The Perspective and Orthographic Projection Matrix

What Are Projection Matrices and Where/Why Are They Used?

Reading time: 14 mins.

Heads Up Before You Dive In

Grasping the material in this lesson requires prior knowledge in several key areas. Make sure you're comfortable with matrices, the process of transforming points between different spaces, understanding perspective projection (including the calculation of 3D point coordinates on a canvas), and the fundamentals of the rasterization algorithm. If any of these topics sound unfamiliar or you need a refresher, we strongly recommend revisiting the preceding lessons and the dedicated Geometry lesson. This foundational understanding will equip you with the necessary tools to fully engage with and benefit from the upcoming content.

Exploring Projection Matrices

**Figure 1:** When a point is multiplied by the perspective projection matrix, it is projected onto the canvas, resulting in a new point location.

Projection matrices are specialized 4x4 matrices designed to transform a 3D point in camera space into its projected counterpart on the canvas. Essentially, when you multiply a 3D point by a projection matrix, you determine its 2D coordinates on the canvas within NDC (Normalized Device Coordinates) space. Recall from earlier discussions that points in NDC space fall within the range [-1, 1], adhering to the conventions of graphics APIs like Direct3D or OpenGL.

Projection matrices adhere to two NDC space conventions: either the coordinates fall within the range [-1, 1], common to most real-time graphics APIs like OpenGL or Direct3D, or within [0, 1], as specified by RenderMan. Here, we will focus on the [-1, 1] range, prevalent in real-time 3D APIs.

In simpler terms, the act of multiplying a 3D point by a projection matrix achieves what previously required a series of operations, including the perspective divide and remapping from screen space to NDC space.
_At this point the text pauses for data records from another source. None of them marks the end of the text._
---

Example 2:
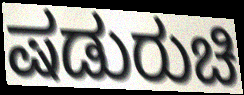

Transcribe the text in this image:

ಷಡುರುಚಿ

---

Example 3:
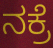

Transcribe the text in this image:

ನಕ್ರೆ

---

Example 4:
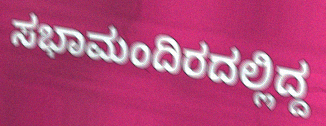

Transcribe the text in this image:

ಸಭಾಮಂದಿರದಲ್ಲಿದ್ದ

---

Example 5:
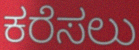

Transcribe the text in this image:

ಕರೆಸಲು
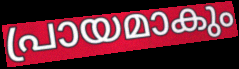
പ്രായമാകും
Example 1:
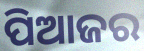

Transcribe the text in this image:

ପିଆଜର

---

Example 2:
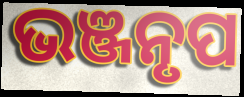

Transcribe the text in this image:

ଭଞ୍ଜନୃପ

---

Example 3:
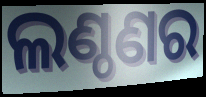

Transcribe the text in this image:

ଲଣ୍ଠଣର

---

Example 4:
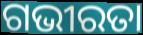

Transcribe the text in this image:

ଗଭୀରତା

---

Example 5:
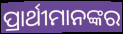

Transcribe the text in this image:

ପ୍ରାର୍ଥୀମାନଙ୍କର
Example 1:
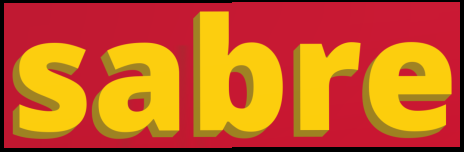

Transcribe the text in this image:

sabre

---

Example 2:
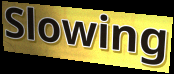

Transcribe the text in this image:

Slowing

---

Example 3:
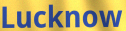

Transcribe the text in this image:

Lucknow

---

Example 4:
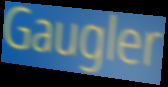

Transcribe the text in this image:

Gaugler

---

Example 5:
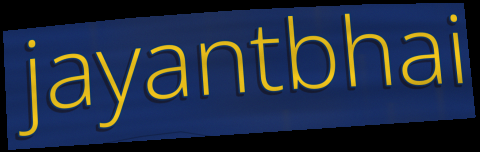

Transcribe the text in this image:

jayantbhai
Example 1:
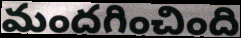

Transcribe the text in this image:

మందగించింది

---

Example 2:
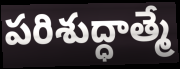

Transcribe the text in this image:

పరిశుద్ధాత్మే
This complex process:

// Convert to screen space
Vec2f P_screen; 
P_screen.x = near * P_camera.x / -P_camera.z; 
P_screen.y = near * P_camera.y / -P_camera.z; 
 
// Convert point from screen space to NDC space (range [-1, 1])
Vec3f P_ndc; 
P_ndc.x = 2 * P_screen.x / (r - l) - (r + l) / (r - l); 
P_ndc.y = 2 * P_screen.y / (t - b) - (t + b) / (t - b);

Can now be streamlined into a single point-matrix multiplication, given a projection matrix \(M_{proj}\):

Vec3f P_ndc; 
M_proj.multVecMatrix(P_camera, P_ndc);

This approach consolidates the previously separate variables—\(near\), \(t\), \(b\), \(l\), and \(r\)—representing the near clipping plane and the screen's boundaries, into a concise matrix operation. This lesson's goal is to demystify \(M_{proj}\), elucidating its construction and how it encapsulates:

The perspective division,
The remapping from screen space to NDC space.

We'll delve into how this matrix incorporates various transformation steps, including the near clipping plane and screen dimensions.
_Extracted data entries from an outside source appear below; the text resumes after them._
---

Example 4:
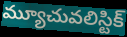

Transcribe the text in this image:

మ్యూచువలిస్టిక్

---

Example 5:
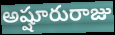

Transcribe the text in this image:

అష్షూరురాజు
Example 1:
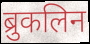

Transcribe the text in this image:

ब्रुकलिन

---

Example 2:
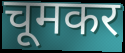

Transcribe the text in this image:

चूमकर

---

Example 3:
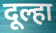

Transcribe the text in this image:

दूल्हा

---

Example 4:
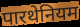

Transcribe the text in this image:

पारथेनियम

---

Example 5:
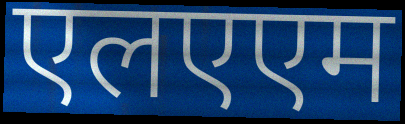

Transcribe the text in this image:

एलएएम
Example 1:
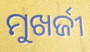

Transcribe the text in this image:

ମୁଖର୍ଜୀ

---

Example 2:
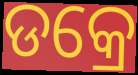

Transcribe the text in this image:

ଡକ୍ରେ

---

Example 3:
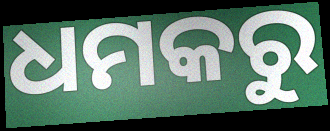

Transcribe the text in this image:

ଧମକରୁ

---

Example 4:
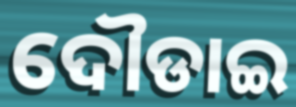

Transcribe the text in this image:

ଦୌଡାଇ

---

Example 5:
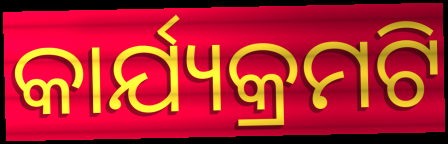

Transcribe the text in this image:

କାର୍ଯ୍ୟକ୍ରମଟି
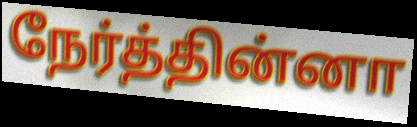
நேர்த்தின்னா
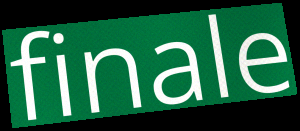
finale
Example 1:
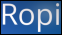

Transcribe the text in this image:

Ropi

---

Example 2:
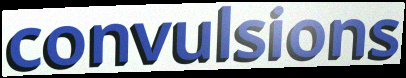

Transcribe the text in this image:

convulsions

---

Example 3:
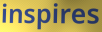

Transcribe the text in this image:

inspires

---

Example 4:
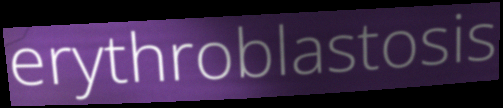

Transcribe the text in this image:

erythroblastosis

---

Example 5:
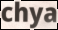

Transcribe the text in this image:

chya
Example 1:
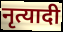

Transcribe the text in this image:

नृत्यादी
It's crucial to remember that projection matrices are intended for transforming vertices or 3D points, not vectors. Their primary purpose is to project 3D objects' vertices onto the screen, adhering to perspective rules, creating images of these objects. As discussed in the geometry lesson, a point can also be regarded as a matrix—a [1x3] row vector matrix in row-major order, as utilized on Scratchapixel. For matrix multiplication to occur, the number of columns in the left matrix must match the number of rows in the right matrix. This requirement implies that multiplying a 3D point ([1x3]) by a 4x4 matrix directly is not feasible.
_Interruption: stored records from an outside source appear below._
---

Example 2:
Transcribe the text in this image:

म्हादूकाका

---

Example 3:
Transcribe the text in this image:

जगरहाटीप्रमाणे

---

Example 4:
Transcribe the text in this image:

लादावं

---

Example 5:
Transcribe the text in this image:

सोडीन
The workaround involves treating points as [1x4] vectors, enabling their multiplication by a 4x4 matrix. The result is another [1x4] matrix, or 4D points with homogeneous coordinates. These coordinates are only directly applicable as 3D points if their fourth component is 1, allowing the first three components to represent a standard 3D Cartesian point. The transition from Homogeneous to Cartesian coordinates, particularly when involving projection matrices, will be discussed in the following chapter. Homogeneous coordinates are generally only considered when dealing with projection matrices, necessitating explicit handling of the fourth coordinate, unlike with standard transformation matrices where it's implicitly managed.

The commonly referred "conventional" 4x4 transformation matrices are part of affine transformations in mathematics, while projection matrices fall under projective transformations. Both types require homogeneous coordinates for point multiplication, a topic expanded upon in the next chapter and the geometry lesson.

This differentiation means that 4D points and, by extension, homogeneous coordinates, are primarily encountered in rendering contexts involving projection matrices. Other times, the explicit handling of these coordinates is unnecessary. However, projection matrices introduce complexity due to the clipping process—a critical rendering step—occurring during the point's transformation by the projection matrix. This intermediate process, discussed in subsequent chapters, is often conflated with projection matrices in literature without clear explanation, adding to the confusion. This lesson aims to clarify the function and application of projection matrices, separating them from the intertwined clipping process.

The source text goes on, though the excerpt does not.